« Tu partiras avec ta Fatma, pour toi fini le RSA (…), quand va passer Bardella, tu vas retourner chez toi, tu mettras ta djellaba, tu pourras prier toute la journée, tu commences à nous gonfler. » Voici quelques-unes des paroles de Je partira pas, une chanson interprétée par une voix synthétique diffusée, ces derniers jours, sur les réseaux sociaux. Accumulant des millions de vues sur X, TikTok, YouTube ou encore Facebook, cet hymne raciste et pro-Rassemblement national a notamment été partagé par quelques figures d’extrême droite, parmi lesquelles Eric Zemmour, Gilbert Collard (la vidéo a depuis été retirée de sa page) ou par le média Frontières (ex-Livre noir). L’association SOS Racisme, qui a affirmé avoir porté plainte pour incitation à la haine, mercredi 26 juin, déclarant que « ces propos inacceptables doivent être retirés immédiatement de toutes les plates-formes numériques ».
Les grands réseaux sociaux ont commencé à s’exécuter, jeudi. Sur TikTok, les vidéos les plus populaires relayant la chanson ont été supprimées et la plate-forme a confirmé à BFM-TV son intention de la bannir. Le Monde a toutefois constaté, jeudi dans l’après-midi, que le morceau était encore écoutable sur TikTok. Du côté de YouTube, la vidéo la plus vue a été supprimée « en raison d’une réclamation pour atteinte aux droits d’auteur envoyée par France Télévisions », peut-on lire en lieu et place du contenu. Pour illustrer les paroles de la chanson, cette vidéo avait en effet utilisé des images d’un reportage de France 2 sur les procédures d’expulsion. Sur Twitter en revanche, le morceau semble toujours circuler sans entrave.
Celui-ci est en ligne depuis le 21 juin au moins.

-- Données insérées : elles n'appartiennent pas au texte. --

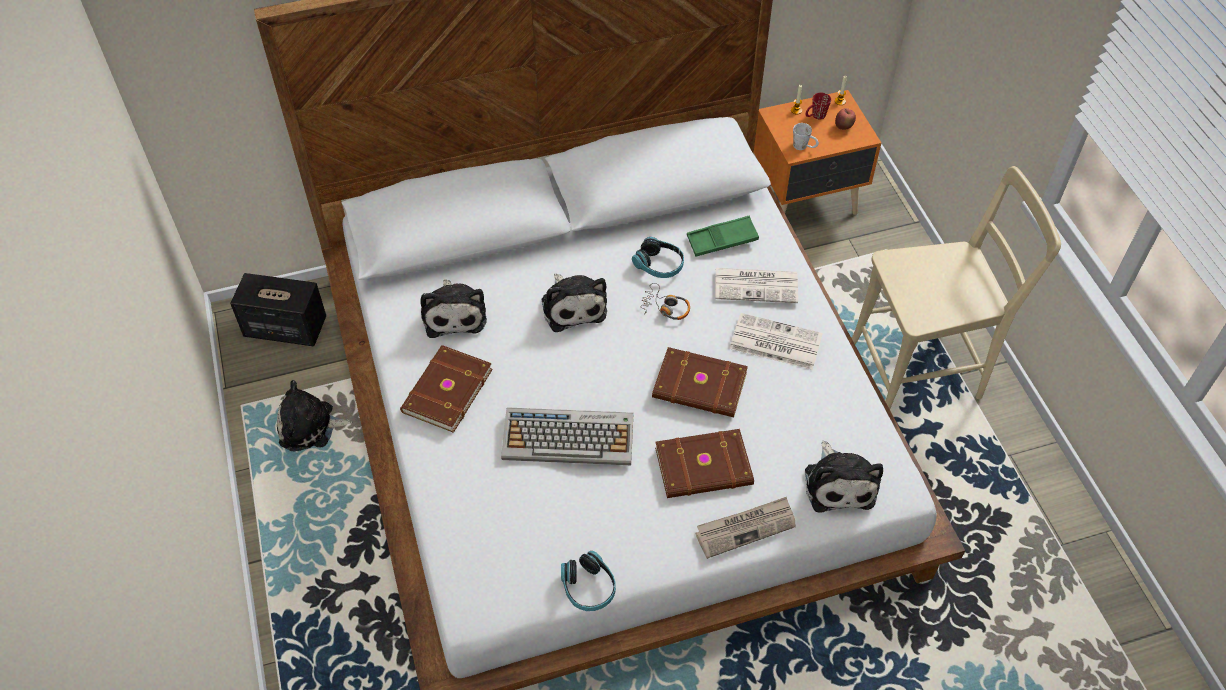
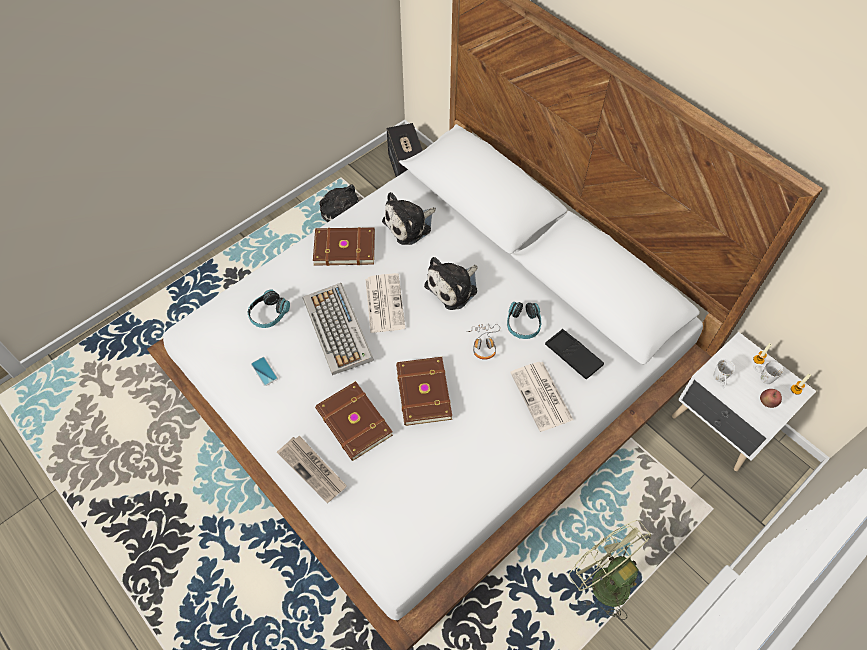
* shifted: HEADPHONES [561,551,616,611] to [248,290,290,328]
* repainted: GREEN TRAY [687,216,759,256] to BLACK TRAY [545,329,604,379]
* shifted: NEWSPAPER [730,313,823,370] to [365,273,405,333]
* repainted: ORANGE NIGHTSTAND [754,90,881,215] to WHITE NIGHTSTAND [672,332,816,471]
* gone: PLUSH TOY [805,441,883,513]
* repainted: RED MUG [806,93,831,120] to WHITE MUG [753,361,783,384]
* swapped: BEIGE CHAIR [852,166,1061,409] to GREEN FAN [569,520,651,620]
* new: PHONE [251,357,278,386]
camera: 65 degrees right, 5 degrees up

L’autrice – ou auteur – originale semble être ClaudiaMariani2a, qui compte 16 000 abonnés sur TikTok et diffuse des contenus racistes, parfois à l’aide d’outils d’intelligence artificielle générative. La vidéo accompagnant la chanson montre une DJ, qu’elle surnomme Grazy-Girl, avec la mention « le tube de l’été 2024 ». En descriptif d’une de ses premières vidéos TikTok, diffusée en août 2023, elle écrivait : « Parce que le monde change il faut se marrer. Vidéos marrantes et actuelles face aux dangers journaliers que nous subissons. La meilleure façon de l’aborder c’est l’humour. Si ça fonctionne pas on passera à l’échelle supérieure. » Très active sur TikTok, Grazy-Girl s’est créée, en près d’un an, une petite communauté sur les réseaux sociaux en publiant régulièrement des montages vidéos alternant commentaires racistes, obsession pour l’islam et quelques contenus vantant son identité corse.
Le cri d’un homme
Son « humour » semble avoir trouvé son public : celui de sympathisants et de personnalités d’extrême droite, qui ont relayé la chanson sur différentes plates-formes. Mila Orriols, qui s’était fait connaître en 2020 comme victime d’un harcèlement massif après des propos critiques envers l’islam et qui s’est depuis rapprochée des sphères d’extrême droite, a laissé entendre qu’elle s’apprêtait à sortir sa propre version de la chanson, dans une vidéo consultée 1,6 million de fois sur X. Le titre a également été partagé à l’international par des comptes populaires d’extrême droite, anglophones, hispanophones ou encore polonais, générant des millions de vues.
Le titre, Je partira pas, fait référence au cri d’un homme filmé dans un avion, présenté comme un Algérien expulsé de France. La séquence est en ligne depuis 2017 au moins et avait déjà fait l’objet de détournements moqueurs. ClaudiaMariani2a avait par exemple publié fin 2023 plusieurs vidéos musicales fondées sur cette supplique.
Le phénomène viral autour de cette chanson en rappelle un autre, venu d’Allemagne cette fois : la vidéo de jeunes fêtards clamant « Ausländer raus ! » (« les étrangers dehors ! ») sur l’air de L’Amour toujours, du DJ italien Gigi D’Agostino, a commencé à être largement partagée en mai, jusqu’à dépasser les frontières du pays. Le chant a été entendu en France dans les rues d’Albi le soir de la fête de la musique. Et jeudi, le maire de Rouen a interdit une soirée intitulée « Ausländer raus », organisée dans un bar identitaire de la ville.
Tout phénomène viral engendre inévitablement des réponses. A la chanson Je partira pas, une autre vidéo a par exemple rétorqué, sur un autre air mais toujours par l’intermédiaire d’une voix synthétique : « Wallah on restera, désolé Bardella (…) dans ce pays on a tout reconstruit, on a changé toute votre vie, on travaille on cotise on paie nos impôts, les étrangers ont porté votre fardeau. » Avec une visibilité bien moindre.